L’Unione Italiana, “The Italian Club” in Ybor City just north of downtown Tampa, FL, is in this great little neighborhood with a rich history of immigration from Latin countries like Sicily, Italy and Cuba. Emigrants from Sicily’s Magazzolo Valley arrived by way of New Orleans and in 1894 united to establish the club as a way of overcoming the social and economic challenges they faced in Southern Italy and Sicily.
The club’s charter members consisted of 116 Sicilians and Italians, eight Spanish immigrants and others with “good moral standing, aged 14-50,” many of whom worked together at one of the local cigar factories. These immigrants brought with them courage, imagination, resiliency, and a fierce pride in their culture and achievements. During the 1890’s to 1930’s, 90 percent of Ybor City’s first and second generation men belonged to one of the mutual aid/social clubs.
L’Unione Italiana’s purpose was “to aid such members of said association as may become sick and provide for paying of burial expenses of such members as may die, and to promote fraternity, charity, and social intercourse among its members.” In 1900, they bought a cemetery and formalized death rituals according to Sicilian funeral customs. They imported Cypress trees for the cemetery, inset ceramic photos of the deceased on grave markers and offered death benefits to all members.
On Columbus Day 1912, L’Unione dedicated a clubhouse which burned down three years later, but through fundraising was newly reconstructed by 1918. The new building was designed by award-winning Tampa architects Leo Elliott and B.C. Bonfoey in the Italian Renaissance style with classical Greek columns, terracotta relief and marble. Listed on the National Register of Historic Places, it is a symbol of Tampa’s Mediterranean heritage and a monument to immigrant achievement.
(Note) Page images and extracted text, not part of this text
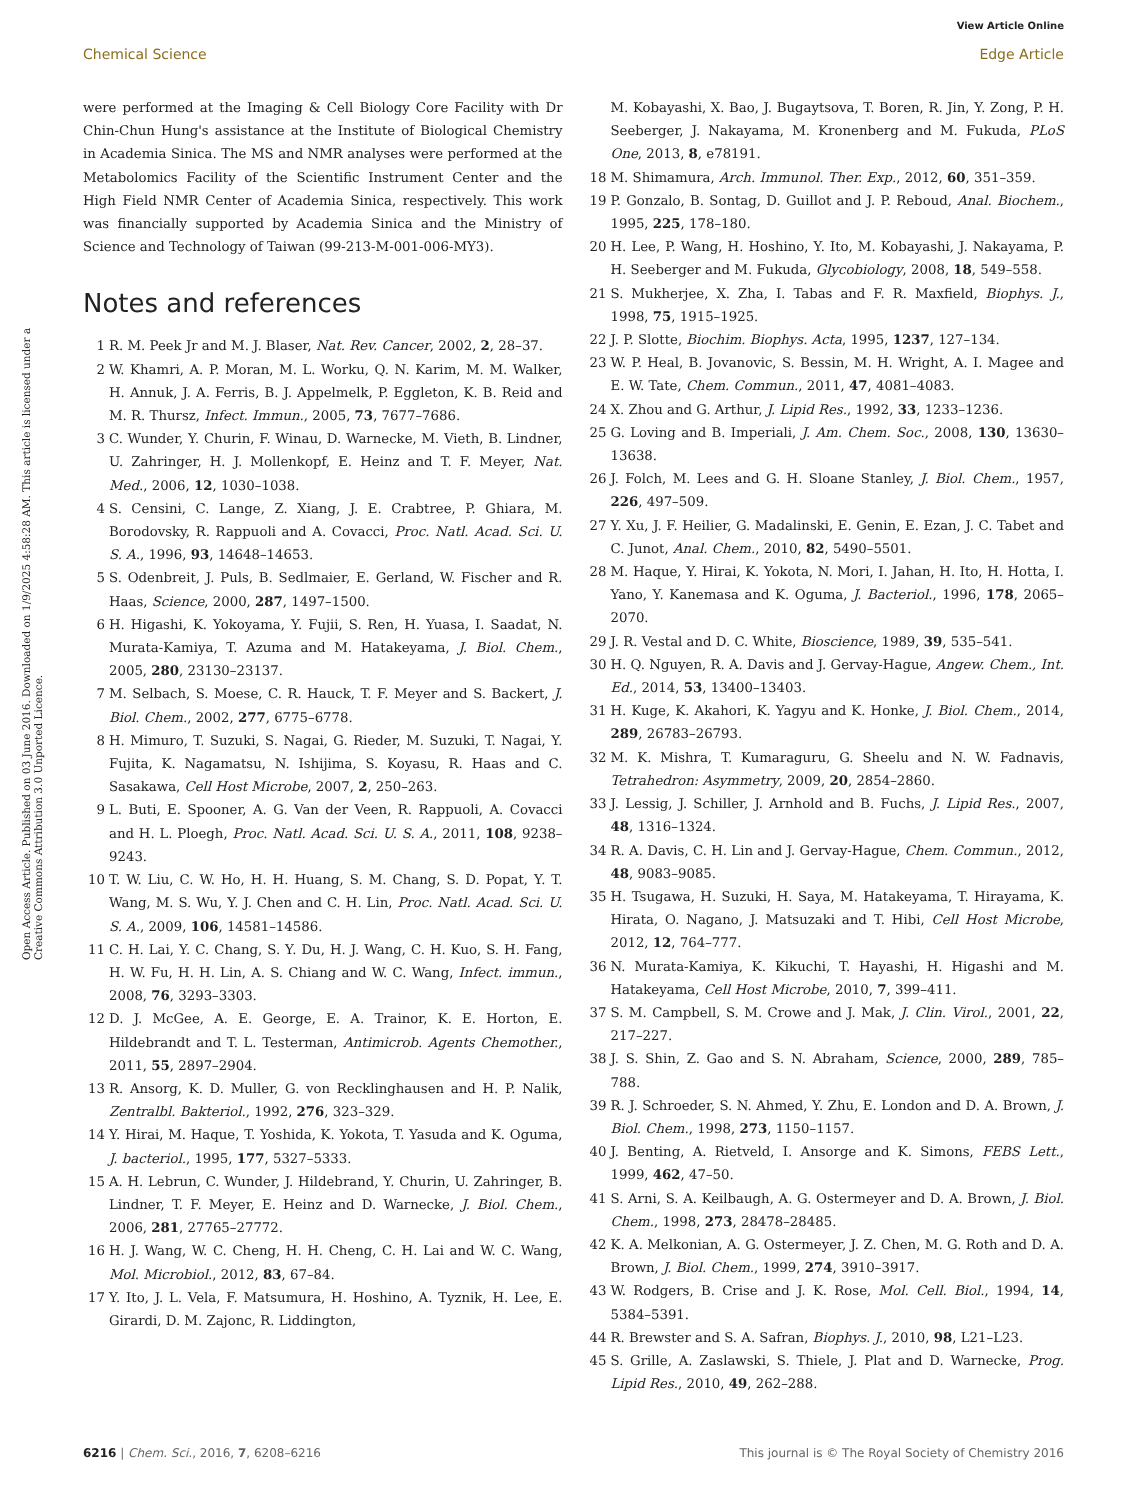View Article Online
Chemical Science Edge Article
Open Access Article. Published on 03 June 2016. Downloaded on 1/9/2025 4:58:28 AM. This article is licensed under a Creative Commons Attribution 3.0 Unported Licence.
were performed at the Imaging & Cell Biology Core Facility with Dr Chin-Chun Hung's assistance at the Institute of Biological Chemistry in Academia Sinica. The MS and NMR analyses were performed at the Metabolomics Facility of the Scientific Instrument Center and the High Field NMR Center of Academia Sinica, respectively. This work was financially supported by Academia Sinica and the Ministry of Science and Technology of Taiwan (99-213-M-001-006-MY3).
Notes and references
1 R. M. Peek Jr and M. J. Blaser, Nat. Rev. Cancer, 2002, 2, 28–37.
2 W. Khamri, A. P. Moran, M. L. Worku, Q. N. Karim, M. M. Walker, H. Annuk, J. A. Ferris, B. J. Appelmelk, P. Eggleton, K. B. Reid and M. R. Thursz, Infect. Immun., 2005, 73, 7677–7686.
3 C. Wunder, Y. Churin, F. Winau, D. Warnecke, M. Vieth, B. Lindner, U. Zahringer, H. J. Mollenkopf, E. Heinz and T. F. Meyer, Nat. Med., 2006, 12, 1030–1038.
4 S. Censini, C. Lange, Z. Xiang, J. E. Crabtree, P. Ghiara, M. Borodovsky, R. Rappuoli and A. Covacci, Proc. Natl. Acad. Sci. U. S. A., 1996, 93, 14648–14653.
5 S. Odenbreit, J. Puls, B. Sedlmaier, E. Gerland, W. Fischer and R. Haas, Science, 2000, 287, 1497–1500.
6 H. Higashi, K. Yokoyama, Y. Fujii, S. Ren, H. Yuasa, I. Saadat, N. Murata-Kamiya, T. Azuma and M. Hatakeyama, J. Biol. Chem., 2005, 280, 23130–23137.
7 M. Selbach, S. Moese, C. R. Hauck, T. F. Meyer and S. Backert, J. Biol. Chem., 2002, 277, 6775–6778.
8 H. Mimuro, T. Suzuki, S. Nagai, G. Rieder, M. Suzuki, T. Nagai, Y. Fujita, K. Nagamatsu, N. Ishijima, S. Koyasu, R. Haas and C. Sasakawa, Cell Host Microbe, 2007, 2, 250–263.
9 L. Buti, E. Spooner, A. G. Van der Veen, R. Rappuoli, A. Covacci and H. L. Ploegh, Proc. Natl. Acad. Sci. U. S. A., 2011, 108, 9238–9243.
10 T. W. Liu, C. W. Ho, H. H. Huang, S. M. Chang, S. D. Popat, Y. T. Wang, M. S. Wu, Y. J. Chen and C. H. Lin, Proc. Natl. Acad. Sci. U. S. A., 2009, 106, 14581–14586.
11 C. H. Lai, Y. C. Chang, S. Y. Du, H. J. Wang, C. H. Kuo, S. H. Fang, H. W. Fu, H. H. Lin, A. S. Chiang and W. C. Wang, Infect. immun., 2008, 76, 3293–3303.
12 D. J. McGee, A. E. George, E. A. Trainor, K. E. Horton, E. Hildebrandt and T. L. Testerman, Antimicrob. Agents Chemother., 2011, 55, 2897–2904.
13 R. Ansorg, K. D. Muller, G. von Recklinghausen and H. P. Nalik, Zentralbl. Bakteriol., 1992, 276, 323–329.
14 Y. Hirai, M. Haque, T. Yoshida, K. Yokota, T. Yasuda and K. Oguma, J. bacteriol., 1995, 177, 5327–5333.
15 A. H. Lebrun, C. Wunder, J. Hildebrand, Y. Churin, U. Zahringer, B. Lindner, T. F. Meyer, E. Heinz and D. Warnecke, J. Biol. Chem., 2006, 281, 27765–27772.
16 H. J. Wang, W. C. Cheng, H. H. Cheng, C. H. Lai and W. C. Wang, Mol. Microbiol., 2012, 83, 67–84.
17 Y. Ito, J. L. Vela, F. Matsumura, H. Hoshino, A. Tyznik, H. Lee, E. Girardi, D. M. Zajonc, R. Liddington,
M. Kobayashi, X. Bao, J. Bugaytsova, T. Boren, R. Jin, Y. Zong, P. H. Seeberger, J. Nakayama, M. Kronenberg and M. Fukuda, PLoS One, 2013, 8, e78191.
18 M. Shimamura, Arch. Immunol. Ther. Exp., 2012, 60, 351–359.
19 P. Gonzalo, B. Sontag, D. Guillot and J. P. Reboud, Anal. Biochem., 1995, 225, 178–180.
20 H. Lee, P. Wang, H. Hoshino, Y. Ito, M. Kobayashi, J. Nakayama, P. H. Seeberger and M. Fukuda, Glycobiology, 2008, 18, 549–558.
21 S. Mukherjee, X. Zha, I. Tabas and F. R. Maxfield, Biophys. J., 1998, 75, 1915–1925.
22 J. P. Slotte, Biochim. Biophys. Acta, 1995, 1237, 127–134.
23 W. P. Heal, B. Jovanovic, S. Bessin, M. H. Wright, A. I. Magee and E. W. Tate, Chem. Commun., 2011, 47, 4081–4083.
24 X. Zhou and G. Arthur, J. Lipid Res., 1992, 33, 1233–1236.
25 G. Loving and B. Imperiali, J. Am. Chem. Soc., 2008, 130, 13630–13638.
26 J. Folch, M. Lees and G. H. Sloane Stanley, J. Biol. Chem., 1957, 226, 497–509.
27 Y. Xu, J. F. Heilier, G. Madalinski, E. Genin, E. Ezan, J. C. Tabet and C. Junot, Anal. Chem., 2010, 82, 5490–5501.
28 M. Haque, Y. Hirai, K. Yokota, N. Mori, I. Jahan, H. Ito, H. Hotta, I. Yano, Y. Kanemasa and K. Oguma, J. Bacteriol., 1996, 178, 2065–2070.
29 J. R. Vestal and D. C. White, Bioscience, 1989, 39, 535–541.
30 H. Q. Nguyen, R. A. Davis and J. Gervay-Hague, Angew. Chem., Int. Ed., 2014, 53, 13400–13403.
31 H. Kuge, K. Akahori, K. Yagyu and K. Honke, J. Biol. Chem., 2014, 289, 26783–26793.
32 M. K. Mishra, T. Kumaraguru, G. Sheelu and N. W. Fadnavis, Tetrahedron: Asymmetry, 2009, 20, 2854–2860.
33 J. Lessig, J. Schiller, J. Arnhold and B. Fuchs, J. Lipid Res., 2007, 48, 1316–1324.
34 R. A. Davis, C. H. Lin and J. Gervay-Hague, Chem. Commun., 2012, 48, 9083–9085.
35 H. Tsugawa, H. Suzuki, H. Saya, M. Hatakeyama, T. Hirayama, K. Hirata, O. Nagano, J. Matsuzaki and T. Hibi, Cell Host Microbe, 2012, 12, 764–777.
36 N. Murata-Kamiya, K. Kikuchi, T. Hayashi, H. Higashi and M. Hatakeyama, Cell Host Microbe, 2010, 7, 399–411.
37 S. M. Campbell, S. M. Crowe and J. Mak, J. Clin. Virol., 2001, 22, 217–227.
38 J. S. Shin, Z. Gao and S. N. Abraham, Science, 2000, 289, 785–788.
39 R. J. Schroeder, S. N. Ahmed, Y. Zhu, E. London and D. A. Brown, J. Biol. Chem., 1998, 273, 1150–1157.
40 J. Benting, A. Rietveld, I. Ansorge and K. Simons, FEBS Lett., 1999, 462, 47–50.
41 S. Arni, S. A. Keilbaugh, A. G. Ostermeyer and D. A. Brown, J. Biol. Chem., 1998, 273, 28478–28485.
42 K. A. Melkonian, A. G. Ostermeyer, J. Z. Chen, M. G. Roth and D. A. Brown, J. Biol. Chem., 1999, 274, 3910–3917.
43 W. Rodgers, B. Crise and J. K. Rose, Mol. Cell. Biol., 1994, 14, 5384–5391.
44 R. Brewster and S. A. Safran, Biophys. J., 2010, 98, L21–L23.
45 S. Grille, A. Zaslawski, S. Thiele, J. Plat and D. Warnecke, Prog. Lipid Res., 2010, 49, 262–288.
6216 | Chem. Sci., 2016, 7, 6208–6216 This journal is © The Royal Society of Chemistry 2016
Housed within the new clubhouse was a theatre, dance floor, library, cantina with gaming tables for dominoes, chess and scopa, recreation rooms, billiards rooms, gymnasium, steam rooms, bowling alley, handball courts, offices, a walk-in clinic, and pharmacy (a forerunner to HMO’s of today). L’Unione helped its members to become naturalized American citizens through English, arithmetic and American government classes and helped them adapt to a new country and way of life while maintaining their ethnic identity.
The first president, Bartolomeo Filogamo, was a bookkeeper at a cigar factory and brought with him linguistic and financial talents to get L’Unione set up and functioning. Filippo Licata served longest and was a dynamic leader under which the club saw extraordinary growth and social activity.
The Italian Club remains a social center for the bilingual community of Ybor City. Over the years, many opera stars have sung in the theatre and on Saturday nights there still are Italian and Cuban music dances. When I visited recently, a caterer was preparing for an entertainment event in the dining hall and the auditorium, which may be rented for private occasions.
The bi-monthly newsletter, L’Unione Italiana, updates followers of events and newsworthy information such as the social, cultural and educational functions organized by the Ladies Auxiliary and the Festa Italiana, an annual multi-day event much like Northeast Ohio’s local Italian festivals. “The Krewe of Italia,” partially modeled after the Mardi Gras social club, is a non-profit entity within L’Unione whose mission is to promote and preserve Italian culture and heritage. Members are involved in fundraising for the historical preservation of the building itself which houses a museum of antique artifacts from the old country such as a Sicilian cart, bocce balls, tambourines, and ceramics. Scattered throughout the building are many nostalgic photos from the early days of the club such as a 1924 photo of the 1800 members and their families.
After a visit to the club and a stroll through L’Unione Cemetery you may have worked up a taste for authentic Italian and Cuban food or desire to relax with a good cigar. The restaurants and cigar shops in Ybor City will not disappoint!